◆ ASSIGNED TASK: Write out, word for word, the part of the passage on Skype's growth that opens with the words containing "FYI, note that" and closes with "first quarter of 2008.".

Regardless of what happens to Skype (s EBAY) — if it’s resold to founders, merged with another web giant or spun off via an initial public offering — one thing remains clear: The company is showing raw growth in both its revenues and registered user numbers. For the first quarter of 2009, the company reported revenues of $153.2 million vs. $145 million in the first fourth quarter of 2008.
It added 37.9 million new users during the quarter and now has a total of 443.2 million registered users. In comparison, the company ended 2008 with 405 million subscribers. In the previous quarter it added about 35 million new registered users. Skype, which has become the largest long-distance company, has been experiencing slowdown in its per-user revenues. The company logged 2.9 billion Skype Out minutes, or about 6.53 minutes per user.
FYI, note that Skype grew revenue 38% yoy, net of foreign exchange impact
Also, you mentioned $145M of revenue in Q1 2008, it was actually $126M (cf the graph you posted).
julien
sorry about that. it was fourth quarter of 2008. not first quarter of 2008.
interesting. does anyone know
a) how many minutes are skype to skype —> a good % of that is what they have taken out of the voice market, and cannot monetize
b) length of average conversation, skype to skype vs. skype to skypeOut. curious about the impact of free….

◆ Extracted data entries:
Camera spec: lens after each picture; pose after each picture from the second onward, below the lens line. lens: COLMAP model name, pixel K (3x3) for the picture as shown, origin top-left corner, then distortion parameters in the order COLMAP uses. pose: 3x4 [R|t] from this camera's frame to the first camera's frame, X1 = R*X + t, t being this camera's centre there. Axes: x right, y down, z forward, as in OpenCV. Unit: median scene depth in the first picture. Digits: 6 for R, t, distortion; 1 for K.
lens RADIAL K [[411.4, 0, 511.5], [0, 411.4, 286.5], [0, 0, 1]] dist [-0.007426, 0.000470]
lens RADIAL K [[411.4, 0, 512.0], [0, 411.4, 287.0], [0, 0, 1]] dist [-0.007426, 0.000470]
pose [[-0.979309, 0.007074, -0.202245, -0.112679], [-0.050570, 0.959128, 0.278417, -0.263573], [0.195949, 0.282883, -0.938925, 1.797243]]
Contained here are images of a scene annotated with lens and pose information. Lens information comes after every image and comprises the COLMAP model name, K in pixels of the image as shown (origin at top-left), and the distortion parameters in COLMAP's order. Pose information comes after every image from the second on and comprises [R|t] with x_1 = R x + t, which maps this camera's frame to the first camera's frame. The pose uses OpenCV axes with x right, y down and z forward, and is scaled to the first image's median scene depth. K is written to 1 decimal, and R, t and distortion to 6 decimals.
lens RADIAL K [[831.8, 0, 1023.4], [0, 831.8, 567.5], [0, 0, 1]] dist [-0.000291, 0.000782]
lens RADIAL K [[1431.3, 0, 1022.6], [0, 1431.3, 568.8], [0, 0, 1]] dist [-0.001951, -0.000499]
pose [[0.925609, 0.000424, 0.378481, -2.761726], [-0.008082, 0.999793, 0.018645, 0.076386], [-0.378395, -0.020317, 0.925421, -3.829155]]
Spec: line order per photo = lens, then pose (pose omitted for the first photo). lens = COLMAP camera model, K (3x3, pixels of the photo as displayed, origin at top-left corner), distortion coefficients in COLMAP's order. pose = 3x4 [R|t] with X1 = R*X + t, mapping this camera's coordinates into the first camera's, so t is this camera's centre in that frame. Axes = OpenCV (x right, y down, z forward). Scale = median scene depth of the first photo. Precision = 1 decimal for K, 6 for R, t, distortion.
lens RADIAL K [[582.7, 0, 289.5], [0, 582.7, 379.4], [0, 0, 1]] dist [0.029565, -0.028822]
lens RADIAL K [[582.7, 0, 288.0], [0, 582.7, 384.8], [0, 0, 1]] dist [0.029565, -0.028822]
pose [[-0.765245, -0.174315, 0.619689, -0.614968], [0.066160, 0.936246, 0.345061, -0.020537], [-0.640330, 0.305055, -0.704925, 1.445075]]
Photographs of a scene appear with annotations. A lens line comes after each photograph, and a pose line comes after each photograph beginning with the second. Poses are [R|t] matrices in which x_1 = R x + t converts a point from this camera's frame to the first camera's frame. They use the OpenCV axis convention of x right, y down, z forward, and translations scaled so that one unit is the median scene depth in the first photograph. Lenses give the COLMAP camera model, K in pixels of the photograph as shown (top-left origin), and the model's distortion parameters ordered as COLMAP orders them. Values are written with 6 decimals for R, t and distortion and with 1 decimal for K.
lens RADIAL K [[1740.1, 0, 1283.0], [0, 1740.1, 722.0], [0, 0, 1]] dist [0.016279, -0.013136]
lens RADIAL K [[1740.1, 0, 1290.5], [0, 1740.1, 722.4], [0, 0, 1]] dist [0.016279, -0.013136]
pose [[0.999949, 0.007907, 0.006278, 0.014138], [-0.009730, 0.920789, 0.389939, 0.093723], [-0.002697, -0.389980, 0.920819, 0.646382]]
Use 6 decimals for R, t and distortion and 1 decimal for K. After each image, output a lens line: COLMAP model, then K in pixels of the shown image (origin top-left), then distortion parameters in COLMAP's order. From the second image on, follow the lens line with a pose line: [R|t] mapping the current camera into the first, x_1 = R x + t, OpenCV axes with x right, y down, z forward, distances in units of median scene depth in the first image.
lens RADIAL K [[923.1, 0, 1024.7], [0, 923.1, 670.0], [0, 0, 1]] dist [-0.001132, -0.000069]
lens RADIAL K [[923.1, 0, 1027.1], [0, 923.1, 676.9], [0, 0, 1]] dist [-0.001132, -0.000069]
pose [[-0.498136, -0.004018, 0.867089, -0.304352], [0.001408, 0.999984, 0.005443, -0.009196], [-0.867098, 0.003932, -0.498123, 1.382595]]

◆ RESULT FOR THIS TASK:
FYI, note that Skype grew revenue 38% yoy, net of foreign exchange impact
Also, you mentioned $145M of revenue in Q1 2008, it was actually $126M (cf the graph you posted).
julien
sorry about that. it was fourth quarter of 2008. not first quarter of 2008.